We all joke and laugh trying to push each other under it. I remember
feeling sick. We all crowd around a mirror on the wall above the wash
basins. Charley puts his hand up for us to be quiet.
"This is what I wanted to tell you, right. Years ago there used to be a
caretaker here who had a daughter, right, and she got
pregnant&;#8230;" Everybody laughs and smans.
Ross says "With somebody's willy!" We all start to collapse with
hilarity. Charley punches Ross on the arm.
"Shut up right! This is important. She got pregnant so he hung her from
a rope in this toilet until she was dead then he got a knife and,"
Charley runs his finger under his neck, "he slit his own throat right
open."
"I remember that I looked at Charley's face and started to get scared
because he looked so serious. Abul and Ross start laughing.
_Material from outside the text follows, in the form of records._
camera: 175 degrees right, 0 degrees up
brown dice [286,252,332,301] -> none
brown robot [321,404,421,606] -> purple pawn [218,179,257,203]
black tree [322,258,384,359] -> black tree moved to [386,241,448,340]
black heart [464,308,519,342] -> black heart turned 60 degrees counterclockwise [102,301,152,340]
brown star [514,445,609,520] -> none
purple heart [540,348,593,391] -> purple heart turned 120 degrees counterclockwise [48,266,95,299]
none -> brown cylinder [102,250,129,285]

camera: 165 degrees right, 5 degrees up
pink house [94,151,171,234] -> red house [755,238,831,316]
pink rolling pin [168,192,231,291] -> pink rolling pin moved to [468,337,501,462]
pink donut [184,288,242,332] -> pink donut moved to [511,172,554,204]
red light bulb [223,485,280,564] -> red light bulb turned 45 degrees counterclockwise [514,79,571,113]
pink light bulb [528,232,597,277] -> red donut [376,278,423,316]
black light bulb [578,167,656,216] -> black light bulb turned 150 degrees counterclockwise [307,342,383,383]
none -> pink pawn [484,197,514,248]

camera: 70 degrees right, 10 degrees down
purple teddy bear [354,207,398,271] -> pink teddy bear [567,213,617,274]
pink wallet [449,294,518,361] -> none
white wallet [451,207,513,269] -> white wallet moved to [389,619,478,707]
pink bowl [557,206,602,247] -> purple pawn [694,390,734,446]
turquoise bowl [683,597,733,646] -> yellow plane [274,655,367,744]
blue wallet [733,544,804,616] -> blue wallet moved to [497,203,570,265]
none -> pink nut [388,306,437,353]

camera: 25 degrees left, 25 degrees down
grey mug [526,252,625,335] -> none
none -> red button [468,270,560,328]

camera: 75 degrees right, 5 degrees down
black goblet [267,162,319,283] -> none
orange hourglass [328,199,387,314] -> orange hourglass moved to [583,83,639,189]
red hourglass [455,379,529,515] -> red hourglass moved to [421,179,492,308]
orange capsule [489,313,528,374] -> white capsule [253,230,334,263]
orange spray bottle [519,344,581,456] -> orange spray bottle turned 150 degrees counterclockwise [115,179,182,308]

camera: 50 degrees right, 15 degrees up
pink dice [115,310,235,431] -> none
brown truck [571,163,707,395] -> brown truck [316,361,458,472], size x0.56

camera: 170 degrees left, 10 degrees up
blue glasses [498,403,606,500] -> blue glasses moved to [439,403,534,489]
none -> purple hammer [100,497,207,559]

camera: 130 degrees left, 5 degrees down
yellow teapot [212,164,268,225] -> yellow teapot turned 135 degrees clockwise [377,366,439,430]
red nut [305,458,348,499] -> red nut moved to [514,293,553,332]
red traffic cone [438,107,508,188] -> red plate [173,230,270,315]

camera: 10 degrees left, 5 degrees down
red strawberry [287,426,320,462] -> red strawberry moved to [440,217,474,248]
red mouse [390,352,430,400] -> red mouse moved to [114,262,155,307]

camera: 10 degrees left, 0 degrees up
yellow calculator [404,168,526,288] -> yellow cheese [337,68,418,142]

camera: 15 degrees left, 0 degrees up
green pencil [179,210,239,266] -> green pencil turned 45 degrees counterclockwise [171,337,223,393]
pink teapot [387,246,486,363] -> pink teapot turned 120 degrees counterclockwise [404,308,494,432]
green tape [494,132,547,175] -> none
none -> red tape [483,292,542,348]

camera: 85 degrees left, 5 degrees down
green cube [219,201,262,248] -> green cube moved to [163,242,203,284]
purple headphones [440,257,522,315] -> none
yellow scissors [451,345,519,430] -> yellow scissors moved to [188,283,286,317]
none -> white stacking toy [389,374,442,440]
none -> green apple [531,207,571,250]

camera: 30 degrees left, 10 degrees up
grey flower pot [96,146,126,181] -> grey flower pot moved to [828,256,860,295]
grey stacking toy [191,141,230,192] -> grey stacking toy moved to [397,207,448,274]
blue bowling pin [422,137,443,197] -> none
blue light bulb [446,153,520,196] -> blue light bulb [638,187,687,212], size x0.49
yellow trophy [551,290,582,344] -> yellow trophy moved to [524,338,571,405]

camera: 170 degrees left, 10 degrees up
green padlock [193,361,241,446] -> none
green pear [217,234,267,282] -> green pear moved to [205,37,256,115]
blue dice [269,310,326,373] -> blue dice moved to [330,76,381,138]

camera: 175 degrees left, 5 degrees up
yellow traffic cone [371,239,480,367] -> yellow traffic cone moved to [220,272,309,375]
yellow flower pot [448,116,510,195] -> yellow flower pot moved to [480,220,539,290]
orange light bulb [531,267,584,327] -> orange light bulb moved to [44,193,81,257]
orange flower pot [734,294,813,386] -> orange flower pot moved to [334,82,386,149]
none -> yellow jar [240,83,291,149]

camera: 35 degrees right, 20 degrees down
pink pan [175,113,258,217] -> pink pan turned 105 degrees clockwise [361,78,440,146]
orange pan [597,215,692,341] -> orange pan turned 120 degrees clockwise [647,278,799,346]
"I'm not scared," Abul says. "Nightmare on Elm Street is much more
scarier."
"Yeah," adds Ross.
"Look shut up, right? That's not the scary bit, right? The scary bit is
that if you put your hands on the mirror and say 'bloody Mary' five
times then she comes behind you and you can see her in the mirror all
covered in blood. Cos she was called Mary. Do you believe me? It's true
you know, right?"
I remember saying that I believed him then hearing shouting. My next
memory is standing in Mr Morgan the deputy head's office, trying not to
cry. He stood in front of the window, the wind beating the trees around
outside, rain pummelling the glass. He looked tall with thick glasses
hanging on a cord around his neck. He had a red nose and big eyebrows
and his cardigan and shirt were peppered with grey hairs from his
balding head. He reminded me of my granddad. He said that I had been
naughty for hiding the toilets when I should have been in class and
that I should be ashamed, but that he wasn't going to tell me off
anymore. He said that I had to come back that night after school and do
a job for him.
I burst into to tears I think and I'm sure he rubbed my back and told
me not to cry.
I remember that afternoon going so slowly, the wind and the rain
getting heavier and heavier. Charley asked me did I want to go to the
toilets to try 'bloody Mary'.
The sky was nearly black by the end of school and the wind was strong
enough to blow you over. Charley and me stood in the toilet. There
wasn't any joking about. I remember feeling scared again.
After that I have an image of my face in the mirror and then me crying,
running through the dark, rain slick night, trees and signs waving
about, me falling and getting back up. Scared.
Next morning me and my Mam picked our way through the remains of the
roofs that off the houses the night before, stepping between slates and
joists that filled the road. In Assembly Mr Medcalfe the head teacher
said that Mr Morgan had suddenly had to leave the school, and that the
storm had been the biggest in history. I felt glad that Mr Morgan had
gone. I remember my Mam saying that Mr Morgan was a 'dirty old man' and
that he'd been taking 'dirty' photos of the kids in the fourth
year.
A week later they took the mirror in the toilets down.